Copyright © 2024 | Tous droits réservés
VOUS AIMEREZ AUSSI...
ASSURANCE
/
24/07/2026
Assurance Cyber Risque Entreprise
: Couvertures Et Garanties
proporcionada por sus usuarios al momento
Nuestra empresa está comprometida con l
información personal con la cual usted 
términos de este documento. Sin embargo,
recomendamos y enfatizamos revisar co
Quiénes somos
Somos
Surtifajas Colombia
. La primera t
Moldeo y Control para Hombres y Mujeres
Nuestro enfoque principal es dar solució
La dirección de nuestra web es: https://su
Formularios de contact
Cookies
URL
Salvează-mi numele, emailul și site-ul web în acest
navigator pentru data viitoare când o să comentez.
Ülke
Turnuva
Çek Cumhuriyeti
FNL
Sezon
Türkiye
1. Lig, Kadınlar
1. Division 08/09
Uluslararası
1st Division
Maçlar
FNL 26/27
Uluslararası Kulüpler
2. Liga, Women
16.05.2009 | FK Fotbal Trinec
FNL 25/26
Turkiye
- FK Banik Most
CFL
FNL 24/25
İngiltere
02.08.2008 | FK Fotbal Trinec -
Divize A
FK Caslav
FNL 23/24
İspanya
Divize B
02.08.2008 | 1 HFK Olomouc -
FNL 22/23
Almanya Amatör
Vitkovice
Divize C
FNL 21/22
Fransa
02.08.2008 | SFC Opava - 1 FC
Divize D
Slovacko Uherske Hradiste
● ● ● ●
Where a line above includes "Uluslararası", copy that line.

Uluslararası
Uluslararası Kulüpler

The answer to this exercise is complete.